I open my eyes. A heap of flesh and jutting bone sprawls on the ground before me. A head lies paces away, its mouth stretched into a wide twisted scream.
The vourdalak’s body gives a violent shudder. Its joints spring apart. The entire corpse falls to pieces, rotting, but the two dead eyes remain, sinking into the putrid black pool, staring at me…
From the door with the wreath comes the scraping of a bolt, the turning of a lock.
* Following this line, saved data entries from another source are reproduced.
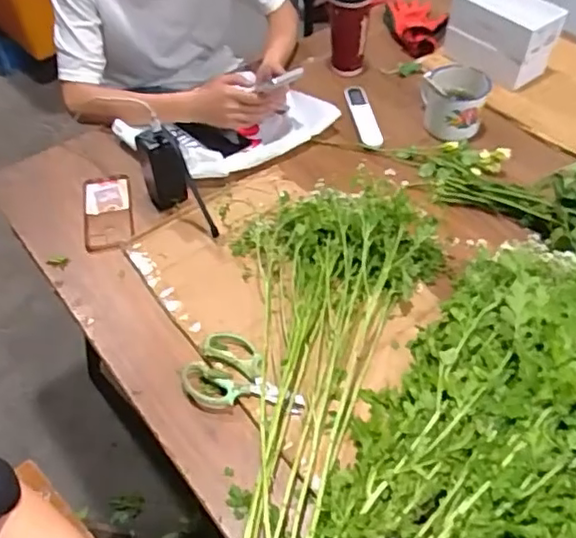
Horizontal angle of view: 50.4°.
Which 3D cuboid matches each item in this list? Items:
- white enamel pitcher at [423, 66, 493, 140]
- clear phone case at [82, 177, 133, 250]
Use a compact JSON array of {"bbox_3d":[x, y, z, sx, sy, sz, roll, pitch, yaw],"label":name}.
[{"bbox_3d":[0.304,-0.304,1.126,0.113,0.096,0.117,11,50,11],"label":"white enamel pitcher"},{"bbox_3d":[-0.302,-0.098,1.018,0.077,0.017,0.170,-10,49,-7],"label":"clear phone case"}]

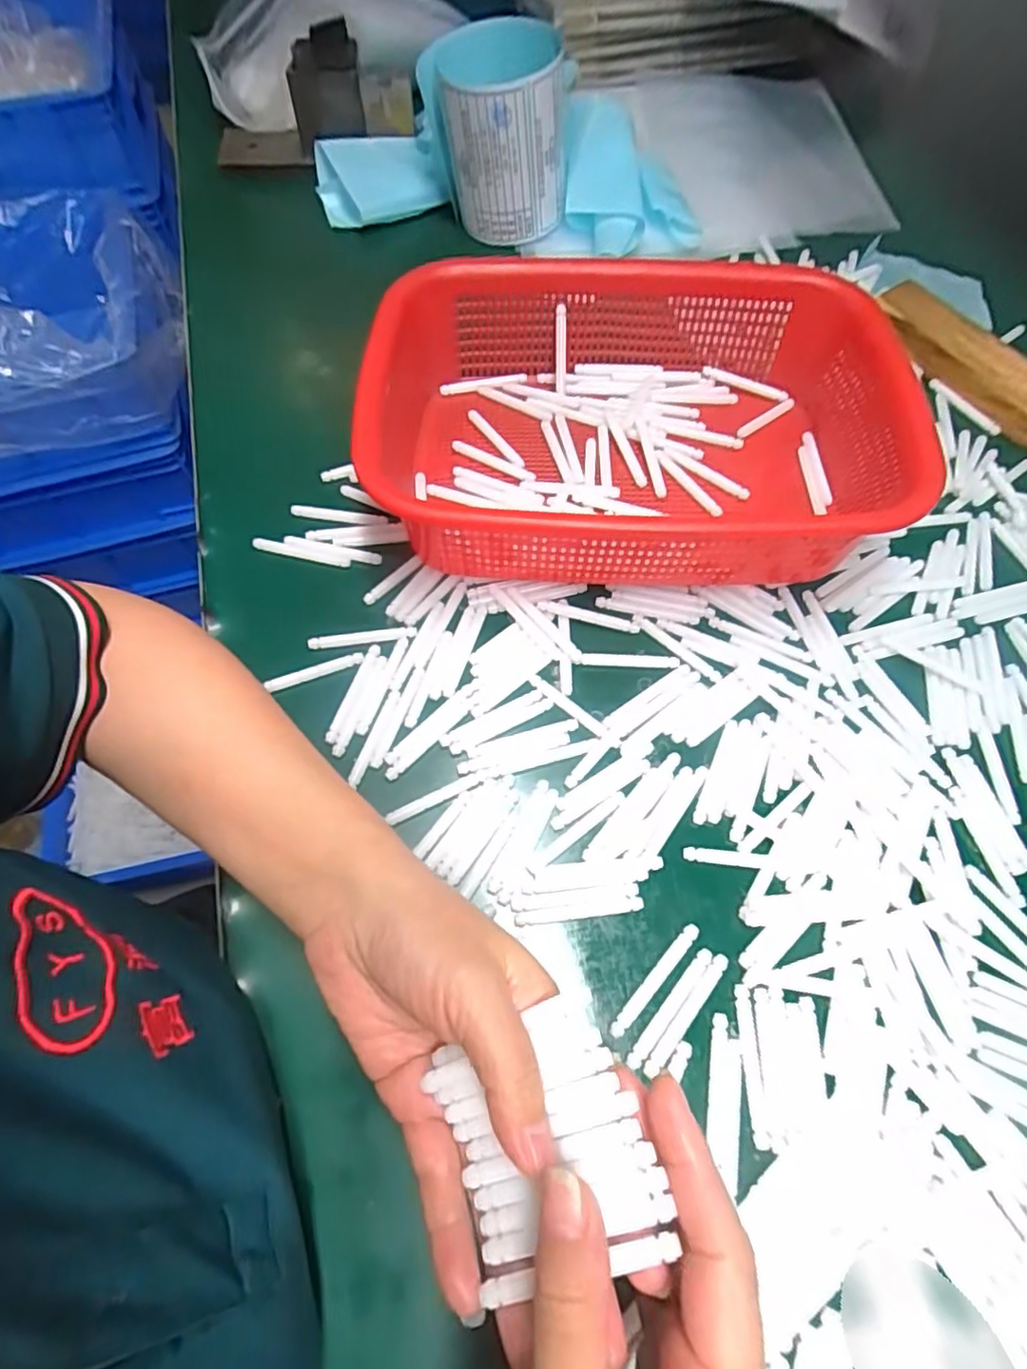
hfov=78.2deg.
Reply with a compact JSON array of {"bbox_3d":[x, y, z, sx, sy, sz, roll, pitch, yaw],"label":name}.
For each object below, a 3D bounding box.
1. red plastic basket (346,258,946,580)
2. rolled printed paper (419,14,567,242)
[{"bbox_3d":[0.066,-0.146,0.365,0.283,0.079,0.206,0,64,0],"label":"red plastic basket"},{"bbox_3d":[-0.014,-0.412,0.477,0.099,0.107,0.085,-5,65,-3],"label":"rolled printed paper"}]

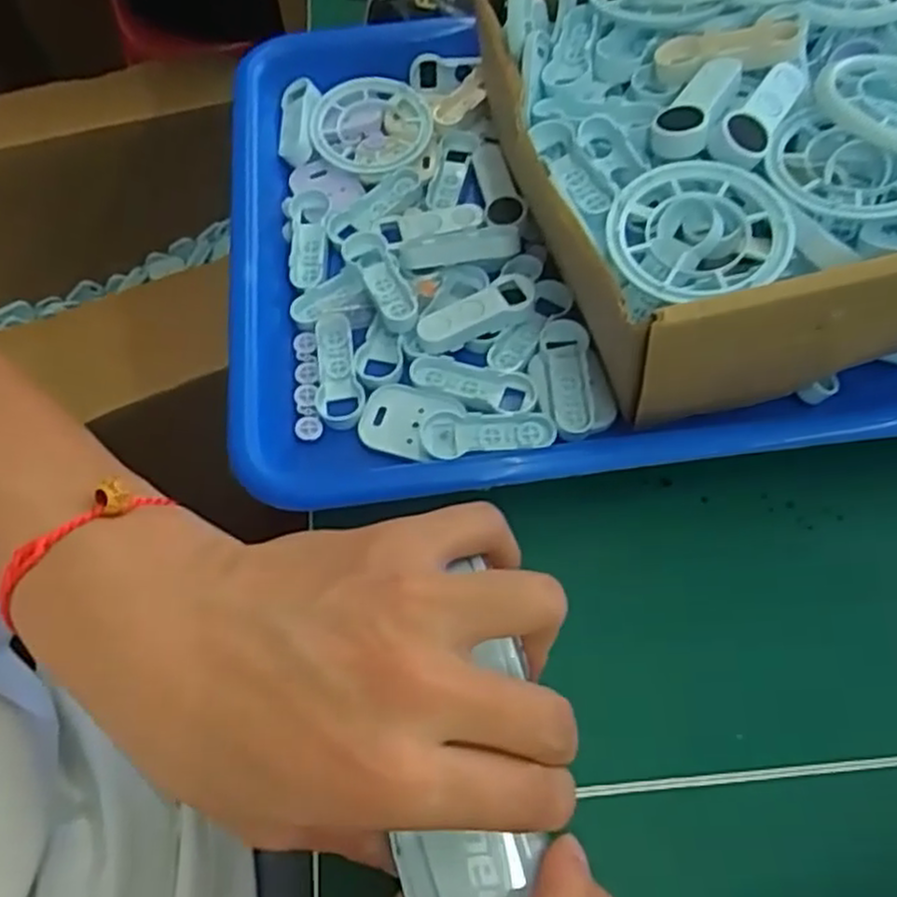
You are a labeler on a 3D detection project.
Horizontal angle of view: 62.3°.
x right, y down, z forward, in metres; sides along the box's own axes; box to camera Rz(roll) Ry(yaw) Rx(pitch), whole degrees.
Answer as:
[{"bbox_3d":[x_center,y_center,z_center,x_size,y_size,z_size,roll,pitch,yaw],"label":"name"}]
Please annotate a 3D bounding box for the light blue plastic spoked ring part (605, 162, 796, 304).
[{"bbox_3d":[0.082,-0.072,0.239,0.056,0.015,0.056,0,62,1],"label":"light blue plastic spoked ring part"}]

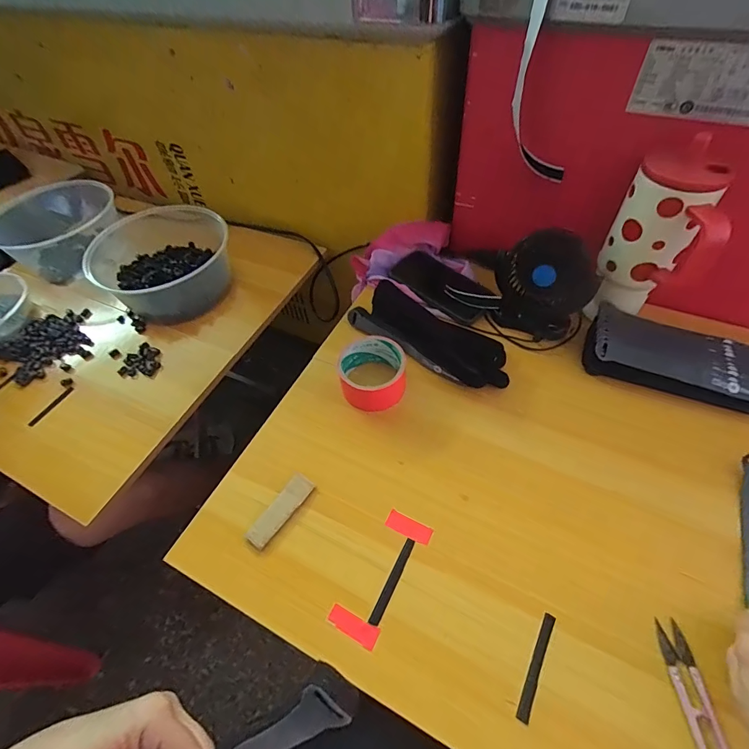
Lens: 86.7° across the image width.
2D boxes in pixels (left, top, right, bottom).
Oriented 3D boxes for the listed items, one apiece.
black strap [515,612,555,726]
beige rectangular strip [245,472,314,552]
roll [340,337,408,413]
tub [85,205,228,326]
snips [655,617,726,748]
[{"bbox_3d":[0.140,0.250,0.341,0.010,0.004,0.083,23,57,19],"label":"black strap"},{"bbox_3d":[-0.102,0.146,0.429,0.026,0.004,0.084,37,59,9],"label":"beige rectangular strip"},{"bbox_3d":[-0.002,-0.005,0.504,0.082,0.047,0.088,-2,53,3],"label":"roll"},{"bbox_3d":[-0.366,-0.198,0.707,0.228,0.109,0.263,-32,57,-18],"label":"tub"},{"bbox_3d":[0.257,0.257,0.317,0.023,0.008,0.102,-1,53,4],"label":"snips"}]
I wheel about and run, away from the door and the Dead creature, into the dark.
Chapter Two
Ayanda
THE WORLD TURNS TO a shadowy smear. My mantle tangles my feet. I snatch it up, running as the alley takes a turn and becomes a crooked wooden bridge. My stomach heaves. I throw myself at the railing and retch into the water, hacking until nothing remains but tears and spit.
I sink down onto the bridge. Pain darts through my neck. I tear off my crushed gorget and rest my forehead against my knees. My racing heart begins to slow. I find the thin chain around my neck and draw out my medallion, a coin-shaped fragment of black metal. I’ve worn it for as long as I can remember. I was found with it as a child.